Neben der bekannten Ostalgie gibt es auch den Begriff der Berliner „Westalgie“. Bestes Beispiel: dieses „freche“, aber sexistische Werbesujet der Stadt West-Berlin.
Für Kultur, Vergnügen und das Feiern ohne Sperrstunde war Berlin schon in den 20er Jahren weltbekannt. Diesen Mythos wollte West-Berlin in den lähmenden Mauerjahren der 70er wieder beleben und mehr Menschen auf die „Insel im roten Meer“ locken. Der politische Status von Berlin war gerade einigermaßen stabil, auch das Reisen nach Berlin war geregelt, allerdings nervig, und für Touristen, die mit dem Feindbild UdSSR aufgewachsen sind, psychologisch schwierig. Das Verkehrsamt Berlin ging deshalb 1974 mit einer Plakat-Kampagne an die Öffentlichkeit.
Das Plakat transportiert u. a. das Bild von der „Insel der Freiheit“ – alles geht, feiern rund um die Uhr – zudem sollten die dargestellten, unterschiedlichen Typen die Offenheit und Vielfalt Berlins verkörpern. Alle Stärken der Stadt versammelte man auf einem Bild: Kultur, Party, Musik, Shopping und Prostitution Spaß.

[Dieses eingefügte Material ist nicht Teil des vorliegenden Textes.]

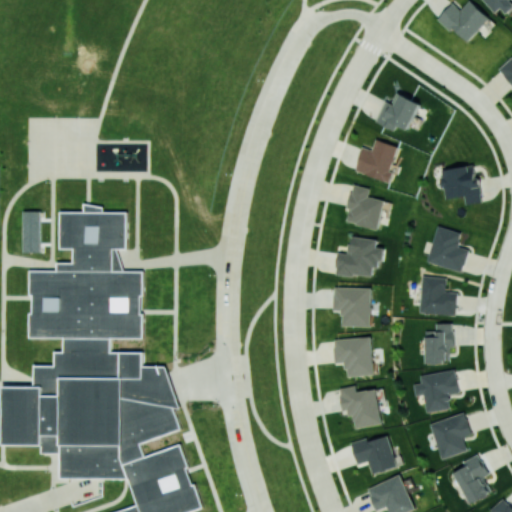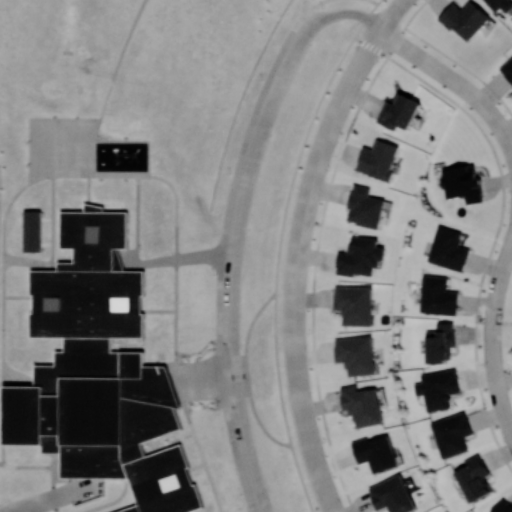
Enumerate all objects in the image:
park: (396, 0)
road: (373, 1)
road: (398, 1)
building: (499, 4)
road: (303, 6)
building: (464, 19)
road: (462, 66)
road: (455, 81)
building: (399, 112)
road: (316, 158)
building: (378, 160)
building: (462, 183)
building: (364, 207)
road: (175, 218)
road: (499, 223)
road: (237, 224)
building: (32, 231)
road: (222, 243)
road: (317, 245)
road: (279, 247)
building: (448, 249)
building: (360, 257)
road: (3, 286)
building: (437, 296)
building: (354, 304)
road: (492, 335)
building: (440, 342)
building: (356, 354)
building: (100, 372)
building: (100, 372)
road: (248, 374)
road: (210, 379)
building: (437, 388)
building: (362, 405)
road: (304, 424)
building: (451, 434)
building: (375, 453)
road: (48, 467)
building: (473, 478)
building: (392, 494)
road: (49, 498)
road: (38, 507)
building: (502, 507)
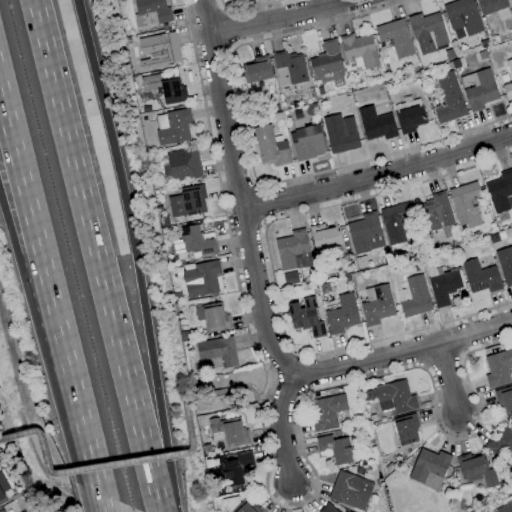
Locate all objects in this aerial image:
road: (245, 7)
building: (152, 9)
road: (281, 18)
building: (461, 18)
road: (232, 29)
building: (427, 33)
building: (395, 37)
building: (358, 49)
building: (157, 51)
building: (325, 59)
building: (288, 68)
building: (256, 70)
building: (508, 80)
building: (507, 81)
building: (477, 88)
building: (477, 89)
building: (171, 91)
building: (447, 97)
building: (448, 98)
building: (145, 101)
building: (410, 118)
building: (374, 123)
building: (375, 123)
building: (171, 127)
building: (339, 132)
building: (339, 133)
building: (306, 142)
building: (306, 142)
building: (270, 146)
building: (269, 147)
road: (249, 158)
building: (180, 165)
road: (217, 173)
road: (379, 176)
road: (241, 190)
building: (499, 191)
building: (186, 201)
road: (261, 203)
building: (464, 204)
building: (434, 212)
building: (393, 223)
road: (129, 232)
building: (364, 233)
road: (98, 234)
building: (323, 237)
road: (28, 240)
building: (194, 240)
road: (474, 251)
building: (291, 255)
building: (504, 265)
building: (479, 277)
building: (200, 278)
road: (27, 282)
building: (443, 287)
building: (413, 296)
building: (375, 305)
building: (340, 314)
building: (211, 317)
building: (304, 317)
road: (403, 350)
building: (216, 351)
road: (442, 362)
building: (497, 368)
road: (453, 384)
road: (329, 388)
road: (229, 390)
building: (394, 397)
building: (326, 412)
building: (502, 426)
road: (283, 427)
building: (405, 430)
building: (228, 431)
road: (74, 441)
building: (334, 449)
road: (107, 465)
building: (427, 468)
building: (235, 469)
building: (475, 470)
building: (2, 488)
building: (3, 488)
road: (164, 490)
building: (349, 490)
building: (245, 507)
building: (326, 508)
building: (504, 508)
building: (4, 510)
building: (6, 510)
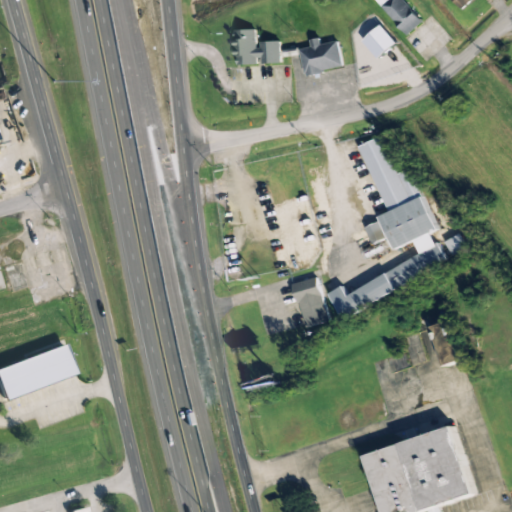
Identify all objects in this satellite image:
building: (461, 3)
building: (401, 14)
building: (254, 49)
building: (321, 57)
road: (361, 111)
road: (31, 198)
building: (397, 228)
building: (376, 232)
building: (456, 244)
road: (80, 256)
road: (131, 256)
road: (150, 256)
road: (196, 258)
building: (0, 286)
building: (311, 303)
building: (448, 344)
building: (34, 372)
building: (421, 474)
building: (422, 474)
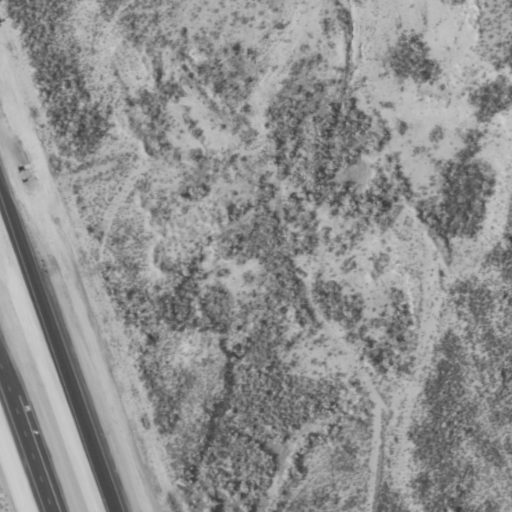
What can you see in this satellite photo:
road: (59, 344)
road: (420, 362)
road: (374, 508)
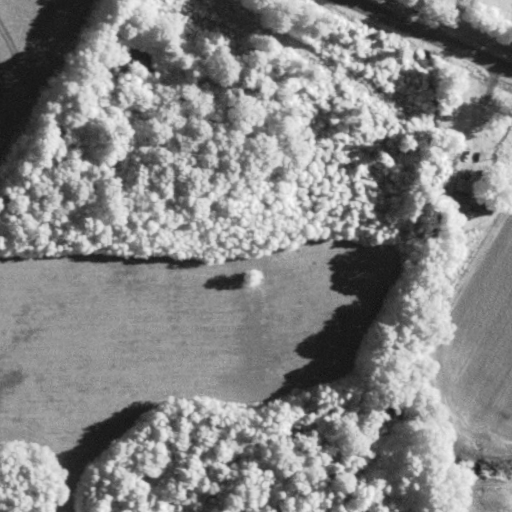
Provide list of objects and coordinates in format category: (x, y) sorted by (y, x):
road: (430, 35)
building: (133, 59)
building: (452, 154)
building: (459, 184)
building: (470, 202)
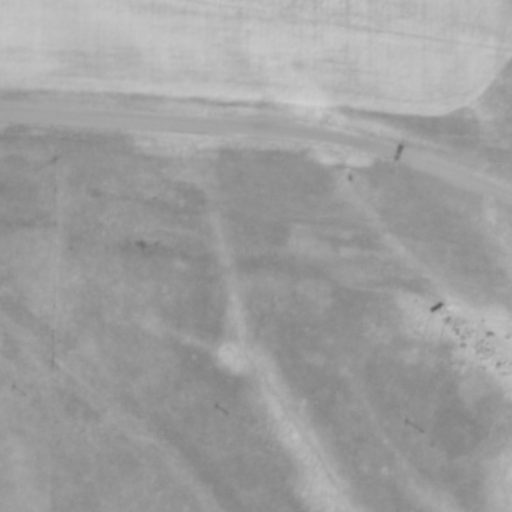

Wie man sieht: Alle sind am Saufen!
Julia M. Novak und Thomas Beutelschmid formulieren es in einem Beitrag über die Ausstellung West:Berlin (2015), in der dieses Plakat hing, folgend:
Zum anderen ermöglichten die immensen Subventionen und relativ geringe ökonomische Zwänge, aber auch die aufgehobene Sperrstunde oder der fehlende Wehrdienst eine außergewöhnliche metropolitane Liberalität. Dieses Alleinstellungsmerkmal sorgte für eine starke Ausstrahlungskraft, machte die isolierte Teilstadt für Arbeitnehmer, Studenten, (Lebens-)Künstler und Touristen so attraktiv und erlaubte letztlich auch einer Außerparlamentarischen Opposition oder den späteren Alternativbewegungen öffentliche und private Freiräume für die individuelle und kollektive Selbstverwirklichung.